Otro parámetro, a contrapelo de lo que hoy sucede en buena parte del mundo, es el de la práctica inexistencia de inmigración. Quien visite Japón verá sin duda pieles y rasgos faciales distintos a los nipones, pero serán, mayormente, de turistas, no de trabajadores extranjeros. Hay muy pocos y rarísima vez ilegales. Las leyes de inmigración y los controles fronterizos no dejan resquicio alguno. Resultado: una cultura homogénea en la que el mestizaje no tiene ni ha tenido nunca buena prensa. Ahora ya no, pero en 1967 aún había no pocos locales en cuya puerta campeaba el cartel de «Only for japanese».

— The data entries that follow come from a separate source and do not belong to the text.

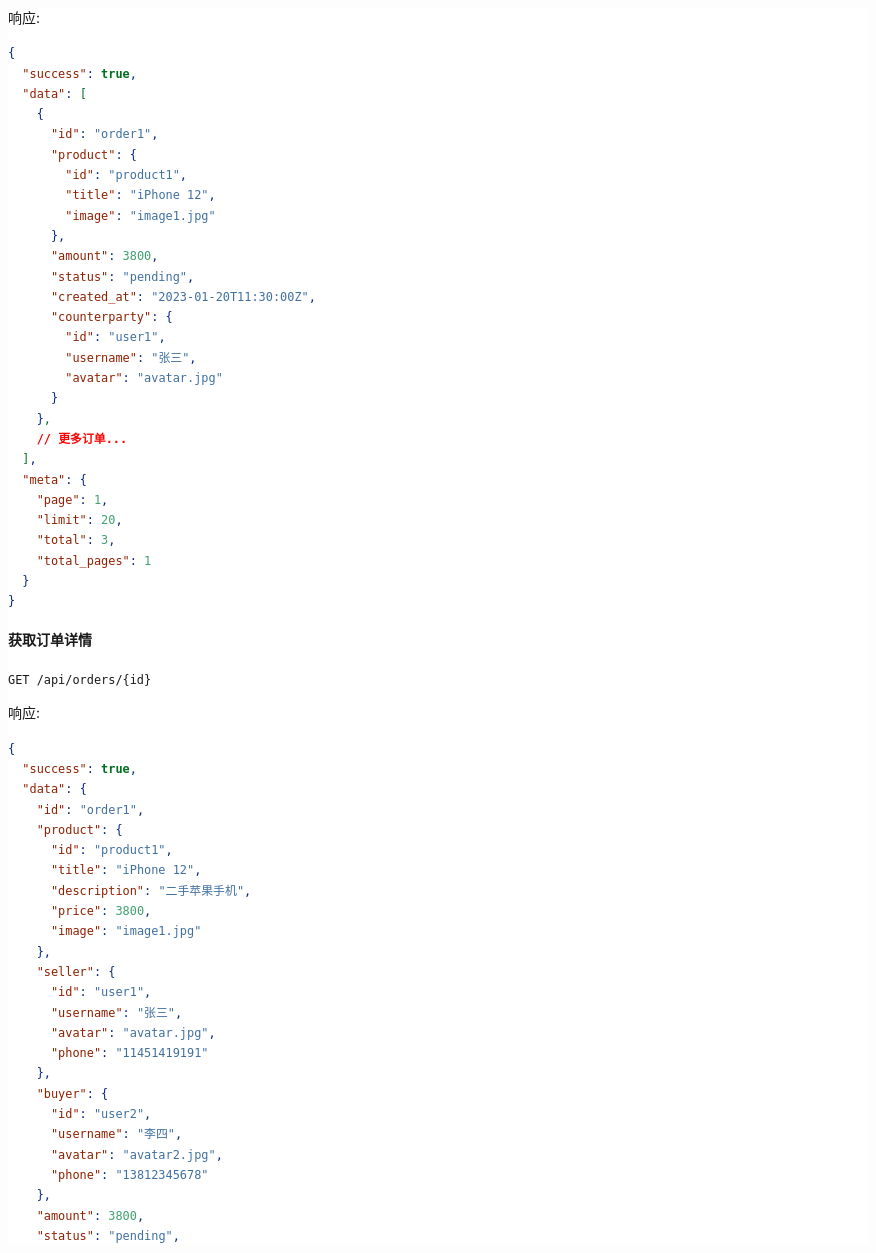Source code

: 响应:
```json
{
  "success": true,
  "data": [
    {
      "id": "order1",
      "product": {
        "id": "product1",
        "title": "iPhone 12",
        "image": "image1.jpg"
      },
      "amount": 3800,
      "status": "pending",
      "created_at": "2023-01-20T11:30:00Z",
      "counterparty": {
        "id": "user1",
        "username": "张三",
        "avatar": "avatar.jpg"
      }
    },
    // 更多订单...
  ],
  "meta": {
    "page": 1,
    "limit": 20,
    "total": 3,
    "total_pages": 1
  }
}
```

#### 获取订单详情

```
GET /api/orders/{id}
```

响应:
```json
{
  "success": true,
  "data": {
    "id": "order1",
    "product": {
      "id": "product1",
      "title": "iPhone 12",
      "description": "二手苹果手机",
      "price": 3800,
      "image": "image1.jpg"
    },
    "seller": {
      "id": "user1",
      "username": "张三",
      "avatar": "avatar.jpg",
      "phone": "11451419191"
    },
    "buyer": {
      "id": "user2",
      "username": "李四",
      "avatar": "avatar2.jpg",
      "phone": "13812345678"
    },
    "amount": 3800,
    "status": "pending",
```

Más claves... Los japoneses se consideran a sí mismos los alemanes de Asia y Suiza es el país que mejor parado sale en las encuestas. No lo ocultan. Lo confiesan con orgullo. Son disciplinados, obedientes y respetuosos a más no poder. Un dictum por todos acatado es el que aconseja aplanar de un martillazo la cabeza de cualquier clavo que asome. Eso, entre nosotros, escandaliza, pero escandaloso es para los japoneses lo contrario.

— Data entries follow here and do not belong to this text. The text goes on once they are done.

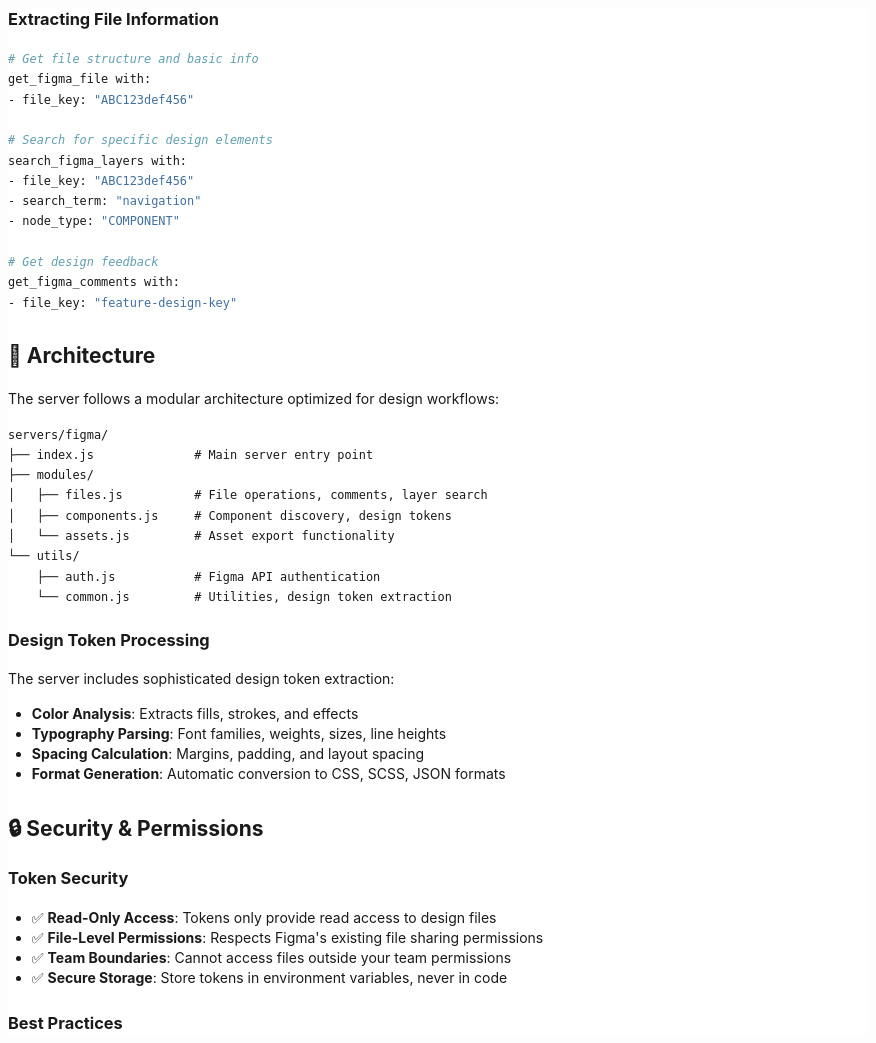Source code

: ### Extracting File Information

```bash
# Get file structure and basic info
get_figma_file with:
- file_key: "ABC123def456"

# Search for specific design elements
search_figma_layers with:
- file_key: "ABC123def456"
- search_term: "navigation"
- node_type: "COMPONENT"

# Get design feedback
get_figma_comments with:
- file_key: "feature-design-key"
```

## 📁 Architecture

The server follows a modular architecture optimized for design workflows:

```
servers/figma/
├── index.js              # Main server entry point
├── modules/
│   ├── files.js          # File operations, comments, layer search
│   ├── components.js     # Component discovery, design tokens
│   └── assets.js         # Asset export functionality
└── utils/
    ├── auth.js           # Figma API authentication
    └── common.js         # Utilities, design token extraction
```

### Design Token Processing

The server includes sophisticated design token extraction:

- **Color Analysis**: Extracts fills, strokes, and effects
- **Typography Parsing**: Font families, weights, sizes, line heights
- **Spacing Calculation**: Margins, padding, and layout spacing
- **Format Generation**: Automatic conversion to CSS, SCSS, JSON formats

## 🔒 Security & Permissions

### Token Security

- ✅ **Read-Only Access**: Tokens only provide read access to design files
- ✅ **File-Level Permissions**: Respects Figma's existing file sharing permissions
- ✅ **Team Boundaries**: Cannot access files outside your team permissions
- ✅ **Secure Storage**: Store tokens in environment variables, never in code

### Best Practices
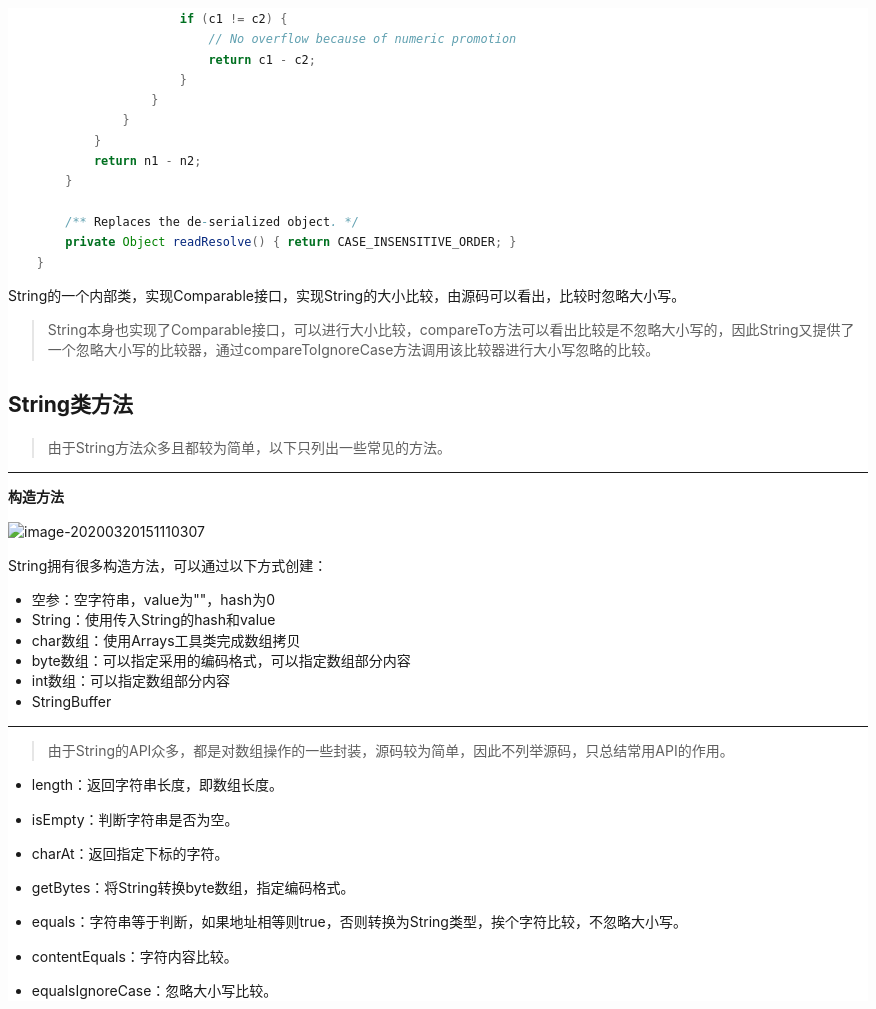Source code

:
 ```java
                        if (c1 != c2) {
                            // No overflow because of numeric promotion
                            return c1 - c2;
                        }
                    }
                }
            }
            return n1 - n2;
        }

        /** Replaces the de-serialized object. */
        private Object readResolve() { return CASE_INSENSITIVE_ORDER; }
    }
```

String的一个内部类，实现Comparable接口，实现String的大小比较，由源码可以看出，比较时忽略大小写。

> String本身也实现了Comparable接口，可以进行大小比较，compareTo方法可以看出比较是不忽略大小写的，因此String又提供了一个忽略大小写的比较器，通过compareToIgnoreCase方法调用该比较器进行大小写忽略的比较。

## String类方法

> 由于String方法众多且都较为简单，以下只列出一些常见的方法。

****

**构造方法**

![image-20200320151110307](C:\Users\67409\Desktop\git-repository\jdk8-SourceCode\images\image-20200320151110307.png)

String拥有很多构造方法，可以通过以下方式创建：

- 空参：空字符串，value为""，hash为0
- String：使用传入String的hash和value
- char数组：使用Arrays工具类完成数组拷贝
- byte数组：可以指定采用的编码格式，可以指定数组部分内容
- int数组：可以指定数组部分内容
- StringBuffer

****

> 由于String的API众多，都是对数组操作的一些封装，源码较为简单，因此不列举源码，只总结常用API的作用。

- length：返回字符串长度，即数组长度。
- isEmpty：判断字符串是否为空。

- charAt：返回指定下标的字符。

- getBytes：将String转换byte数组，指定编码格式。

- equals：字符串等于判断，如果地址相等则true，否则转换为String类型，挨个字符比较，不忽略大小写。

- contentEquals：字符内容比较。

- equalsIgnoreCase：忽略大小写比较。
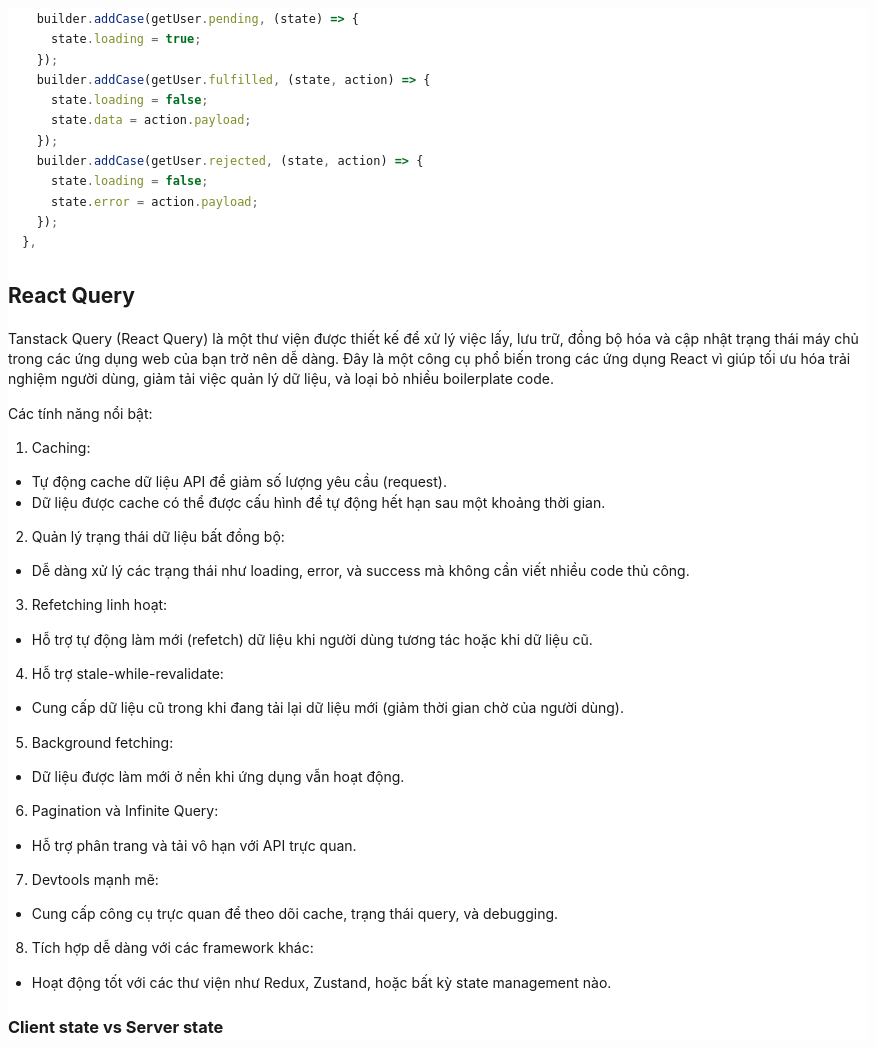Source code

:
 ```jsx
    builder.addCase(getUser.pending, (state) => {
      state.loading = true;
    });
    builder.addCase(getUser.fulfilled, (state, action) => {
      state.loading = false;
      state.data = action.payload;
    });
    builder.addCase(getUser.rejected, (state, action) => {
      state.loading = false;
      state.error = action.payload;
    });
  },
```

## React Query

Tanstack Query (React Query) là một thư viện được thiết kế để xử lý việc lấy, lưu trữ, đồng bộ hóa và cập nhật trạng thái máy chủ trong các ứng dụng web của bạn trở nên dễ dàng. Đây là một công cụ phổ biến trong các ứng dụng React vì giúp tối ưu hóa trải nghiệm người dùng, giảm tải việc quản lý dữ liệu, và loại bỏ nhiều boilerplate code.

Các tính năng nổi bật:

1. Caching:

- Tự động cache dữ liệu API để giảm số lượng yêu cầu (request).
- Dữ liệu được cache có thể được cấu hình để tự động hết hạn sau một khoảng thời gian.

2. Quản lý trạng thái dữ liệu bất đồng bộ:

- Dễ dàng xử lý các trạng thái như loading, error, và success mà không cần viết nhiều code thủ công.

3. Refetching linh hoạt:

- Hỗ trợ tự động làm mới (refetch) dữ liệu khi người dùng tương tác hoặc khi dữ liệu cũ.

4. Hỗ trợ stale-while-revalidate:

- Cung cấp dữ liệu cũ trong khi đang tải lại dữ liệu mới (giảm thời gian chờ của người dùng).

5. Background fetching:

- Dữ liệu được làm mới ở nền khi ứng dụng vẫn hoạt động.

6. Pagination và Infinite Query:

- Hỗ trợ phân trang và tải vô hạn với API trực quan.

7. Devtools mạnh mẽ:

- Cung cấp công cụ trực quan để theo dõi cache, trạng thái query, và debugging.

8. Tích hợp dễ dàng với các framework khác:

- Hoạt động tốt với các thư viện như Redux, Zustand, hoặc bất kỳ state management nào.

### Client state vs Server state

La distancia social (oxímoron, por cierto, ya que si es distancia no es social) existe allí desde siempre. Tocarse está muy mal visto. Hacen reverencias. No se dan la mano. Los besos se reservan para el amor carnal. Si inadvertidamente rozas a alguien por la calle, el concernido pega un salto fruto –valga el retruécano– del sobresalto psicológico.

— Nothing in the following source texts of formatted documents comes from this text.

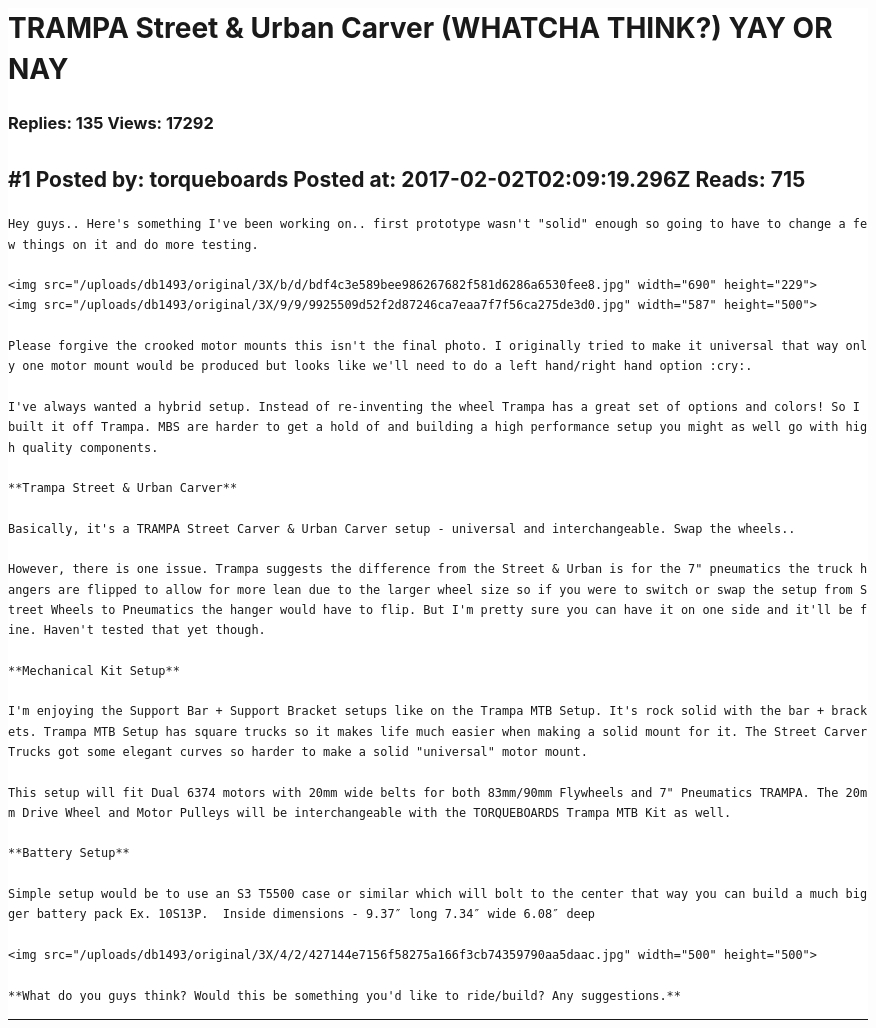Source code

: # TRAMPA Street &amp; Urban Carver (WHATCHA THINK?) YAY OR NAY

### Replies: 135 Views: 17292

## \#1 Posted by: torqueboards Posted at: 2017-02-02T02:09:19.296Z Reads: 715

```
Hey guys.. Here's something I've been working on.. first prototype wasn't "solid" enough so going to have to change a few things on it and do more testing.

<img src="/uploads/db1493/original/3X/b/d/bdf4c3e589bee986267682f581d6286a6530fee8.jpg" width="690" height="229">
<img src="/uploads/db1493/original/3X/9/9/9925509d52f2d87246ca7eaa7f7f56ca275de3d0.jpg" width="587" height="500">

Please forgive the crooked motor mounts this isn't the final photo. I originally tried to make it universal that way only one motor mount would be produced but looks like we'll need to do a left hand/right hand option :cry:.

I've always wanted a hybrid setup. Instead of re-inventing the wheel Trampa has a great set of options and colors! So I built it off Trampa. MBS are harder to get a hold of and building a high performance setup you might as well go with high quality components.

**Trampa Street & Urban Carver**

Basically, it's a TRAMPA Street Carver & Urban Carver setup - universal and interchangeable. Swap the wheels..

However, there is one issue. Trampa suggests the difference from the Street & Urban is for the 7" pneumatics the truck hangers are flipped to allow for more lean due to the larger wheel size so if you were to switch or swap the setup from Street Wheels to Pneumatics the hanger would have to flip. But I'm pretty sure you can have it on one side and it'll be fine. Haven't tested that yet though.

**Mechanical Kit Setup**

I'm enjoying the Support Bar + Support Bracket setups like on the Trampa MTB Setup. It's rock solid with the bar + brackets. Trampa MTB Setup has square trucks so it makes life much easier when making a solid mount for it. The Street Carver Trucks got some elegant curves so harder to make a solid "universal" motor mount.

This setup will fit Dual 6374 motors with 20mm wide belts for both 83mm/90mm Flywheels and 7" Pneumatics TRAMPA. The 20mm Drive Wheel and Motor Pulleys will be interchangeable with the TORQUEBOARDS Trampa MTB Kit as well.

**Battery Setup**

Simple setup would be to use an S3 T5500 case or similar which will bolt to the center that way you can build a much bigger battery pack Ex. 10S13P.  Inside dimensions - 9.37″ long 7.34″ wide 6.08″ deep

<img src="/uploads/db1493/original/3X/4/2/427144e7156f58275a166f3cb74359790aa5daac.jpg" width="500" height="500">

**What do you guys think? Would this be something you'd like to ride/build? Any suggestions.**
```

---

Es imposible atisbar el interior de las casas tradicionales, envueltas en un corredor provisto de cristales opacos que las arropa como si estuvieran metidas en un saco de dormir o en el embozo de un bebé. El hogar es solo para la familia y sus seres más cercanos. A quienes no lo son se les invita fuera, en un restaurante, en un café, en un paseo, en un bar de copas, pero no a que profanen el sanctasanctórum. Y no se hace eso por cicatería, sino por recato y respeto, no solo a los propios, sino también a los extraños.

Sagrada es la costumbre de quitarse los zapatos –siempre, siempre, siempre– antes de entrar en una vivienda o de visitar un templo, pues templos son también los hogares y los hogares son los templos. También lo son todos los lugares públicos en los que imperen las formas, las costumbres y los modales del culto a la tradición. Da igual que sean restaurantes, ryokanes (fondas), sukiyas (recinto en el que se celebra la ceremonia del té), izakayas (tabernas), casas de geishas o, incluso, antros de educada perdición.

Y no olvidemos la higiene personal y general. Los japoneses se sumergen a diario, o tal intentan, en ese rito lustral que es el furo y las calles y todos los servicios públicos están tan limpios como las vajillas del mismísimo emperador. Podría decir mucho más, pero basta así. Miren las cifras que arroja la pandemia en Japón pese a su proximidad con China, y procuren imitar a esos marcianos. Son un ejemplo... Arigató.